Journal de Marie Bashkirtseff

Je vais au Louvre ce matin avec Brisbane (Alice). Ce n'est pas qu'elle soit tres interessante comme eut ete Breslau par exemple, il n'y a pas echange d'idees; mais elle est bonne enfant, assez intelligente, elle m'ecoute et je pense tout haut. C'est un exercice. Je parle de ce qui me preoccupe et de ce que je desirerais. De Bastien naturellement qui a pris une place enorme dans mes conversations avec Julian et Alice... J'aime sa peinture extraordinairement et je vous paraitrai bien aveugle si je vous dis que ces vieilles toiles enfumees du Louvre me font penser avec plaisir aux peintures vivantes entourees d'air, aux yeux parlants, aux bouches qui vont s'ouvrir.

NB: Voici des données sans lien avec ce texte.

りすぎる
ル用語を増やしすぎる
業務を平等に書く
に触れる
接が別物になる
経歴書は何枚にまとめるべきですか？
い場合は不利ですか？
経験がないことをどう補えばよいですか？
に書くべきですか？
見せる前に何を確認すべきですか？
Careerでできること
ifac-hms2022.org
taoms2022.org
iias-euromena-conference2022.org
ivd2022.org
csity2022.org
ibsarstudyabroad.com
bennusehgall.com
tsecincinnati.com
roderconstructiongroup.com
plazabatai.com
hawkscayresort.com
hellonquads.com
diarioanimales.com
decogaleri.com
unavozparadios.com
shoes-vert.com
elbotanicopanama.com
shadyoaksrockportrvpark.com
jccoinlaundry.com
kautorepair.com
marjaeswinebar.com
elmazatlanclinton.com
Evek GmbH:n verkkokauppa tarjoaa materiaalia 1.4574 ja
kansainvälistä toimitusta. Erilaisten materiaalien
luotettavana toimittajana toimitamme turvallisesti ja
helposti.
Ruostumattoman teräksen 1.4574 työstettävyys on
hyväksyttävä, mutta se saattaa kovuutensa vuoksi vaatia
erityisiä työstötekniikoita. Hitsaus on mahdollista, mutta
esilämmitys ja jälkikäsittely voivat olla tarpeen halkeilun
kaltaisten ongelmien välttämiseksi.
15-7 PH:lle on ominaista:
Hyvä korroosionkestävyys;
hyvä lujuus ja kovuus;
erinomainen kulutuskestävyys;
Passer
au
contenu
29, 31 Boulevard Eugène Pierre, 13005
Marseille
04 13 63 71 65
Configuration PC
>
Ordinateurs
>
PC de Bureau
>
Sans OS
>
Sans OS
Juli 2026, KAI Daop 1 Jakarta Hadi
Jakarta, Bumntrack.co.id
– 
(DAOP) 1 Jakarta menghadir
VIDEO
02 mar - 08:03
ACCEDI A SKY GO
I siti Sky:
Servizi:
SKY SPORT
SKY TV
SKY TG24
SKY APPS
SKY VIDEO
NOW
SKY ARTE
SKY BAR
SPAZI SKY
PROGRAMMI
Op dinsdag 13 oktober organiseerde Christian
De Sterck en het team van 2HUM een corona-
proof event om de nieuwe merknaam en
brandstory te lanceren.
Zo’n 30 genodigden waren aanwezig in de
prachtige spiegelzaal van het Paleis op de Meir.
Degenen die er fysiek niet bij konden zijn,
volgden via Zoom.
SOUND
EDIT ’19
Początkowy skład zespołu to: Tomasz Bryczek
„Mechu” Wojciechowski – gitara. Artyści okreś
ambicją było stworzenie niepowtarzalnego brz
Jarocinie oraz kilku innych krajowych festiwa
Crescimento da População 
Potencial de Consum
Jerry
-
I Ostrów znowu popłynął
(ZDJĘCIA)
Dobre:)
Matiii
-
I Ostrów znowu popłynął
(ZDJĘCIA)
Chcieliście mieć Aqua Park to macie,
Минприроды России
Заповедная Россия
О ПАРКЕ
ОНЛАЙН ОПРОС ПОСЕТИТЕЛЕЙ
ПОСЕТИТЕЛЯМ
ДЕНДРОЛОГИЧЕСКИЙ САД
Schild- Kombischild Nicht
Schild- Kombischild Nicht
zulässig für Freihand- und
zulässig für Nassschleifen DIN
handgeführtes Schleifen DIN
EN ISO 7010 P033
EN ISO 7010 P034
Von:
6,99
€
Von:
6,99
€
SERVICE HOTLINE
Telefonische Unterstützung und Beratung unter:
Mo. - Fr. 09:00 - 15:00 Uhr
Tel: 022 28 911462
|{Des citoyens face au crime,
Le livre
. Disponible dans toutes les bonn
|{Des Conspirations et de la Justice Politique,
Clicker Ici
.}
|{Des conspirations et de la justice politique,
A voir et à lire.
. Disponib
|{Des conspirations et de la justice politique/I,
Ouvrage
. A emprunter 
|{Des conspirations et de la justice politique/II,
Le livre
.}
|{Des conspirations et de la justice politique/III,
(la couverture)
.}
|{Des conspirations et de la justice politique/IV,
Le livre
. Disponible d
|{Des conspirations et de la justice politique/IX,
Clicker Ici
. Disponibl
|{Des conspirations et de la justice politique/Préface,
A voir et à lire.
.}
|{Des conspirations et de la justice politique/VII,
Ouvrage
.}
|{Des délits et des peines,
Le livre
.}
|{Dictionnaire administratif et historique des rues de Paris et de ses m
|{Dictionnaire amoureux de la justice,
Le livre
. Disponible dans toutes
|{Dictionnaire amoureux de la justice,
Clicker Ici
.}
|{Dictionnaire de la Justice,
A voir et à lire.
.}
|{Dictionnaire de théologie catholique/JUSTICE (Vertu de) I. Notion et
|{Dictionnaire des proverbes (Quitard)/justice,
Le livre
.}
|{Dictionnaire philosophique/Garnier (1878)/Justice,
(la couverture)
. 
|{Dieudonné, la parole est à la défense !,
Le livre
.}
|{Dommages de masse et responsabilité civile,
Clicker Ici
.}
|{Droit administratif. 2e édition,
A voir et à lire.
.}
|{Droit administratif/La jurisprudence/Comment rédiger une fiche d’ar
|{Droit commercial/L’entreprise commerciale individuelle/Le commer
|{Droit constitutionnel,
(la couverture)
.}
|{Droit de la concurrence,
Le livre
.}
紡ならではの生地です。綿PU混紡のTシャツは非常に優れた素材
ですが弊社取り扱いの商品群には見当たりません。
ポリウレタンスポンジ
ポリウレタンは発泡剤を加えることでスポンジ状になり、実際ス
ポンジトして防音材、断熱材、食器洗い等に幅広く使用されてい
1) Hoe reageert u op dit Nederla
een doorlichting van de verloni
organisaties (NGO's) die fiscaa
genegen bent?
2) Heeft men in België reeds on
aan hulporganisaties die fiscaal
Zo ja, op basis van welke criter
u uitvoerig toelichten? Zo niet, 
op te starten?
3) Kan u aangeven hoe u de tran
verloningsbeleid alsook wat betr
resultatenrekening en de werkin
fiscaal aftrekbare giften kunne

Enfin c'est l'impression de ce matin, je ne la donne pas pour definitive.
Je tousse et sans que je me vois maigrir il me semble que je suis malade. Seulement je ne veux pas y penser. Mais pourquoi alors ai-je un aspect si florissant ? Non seulement de couleur mais de dimensions ?
Je cherche la cause de ma tristesse et je ne trouve rien, si ce n'est que je ne fais pas grand chose depuis quinze jours. La statue qui tombe, se detraque, se fend, tout cela m'a fait perdre un temps infini.
Demain a une heure je recommence a travailler sans cela je ne me retrouve pas.
Ce qui me vexe un peu c'est que ce pastel soit si bien et que les peintures soient simplement bien. Eh bien je me sens en etat de peindre aussi bien que ca a present et vous verrez !
Je ne suis pas triste, j'ai simplement la fievre et de la peine a respirer. C'est le poumon droit qui... progresse.
Et folle que vous etes, vous vous voyez pour ainsi dire bruler et vous ne faites rien ! Des vesicatoires ? Des taches jaunes pendant un an ou deux ?! Mais qu'est-ce que deux ans aupres de la vie, de la sante, du travail ?
Ah ! voila. Je n'en ai meme pas grand besoin de cette epaule et on peut si bien s'arranger... Eh bien alors ? Eh bien alors on croit toujours que ca passera comme ca...
Nous avons envoye les portraits a l'architecte. Ma photographie est jolie mais j'ai l'air d'une folle. Ophelie ?
Nous allons ce soir chez Mme Kanchine, on danse.
J'ai du succes, mais ca ne m'amuse pas.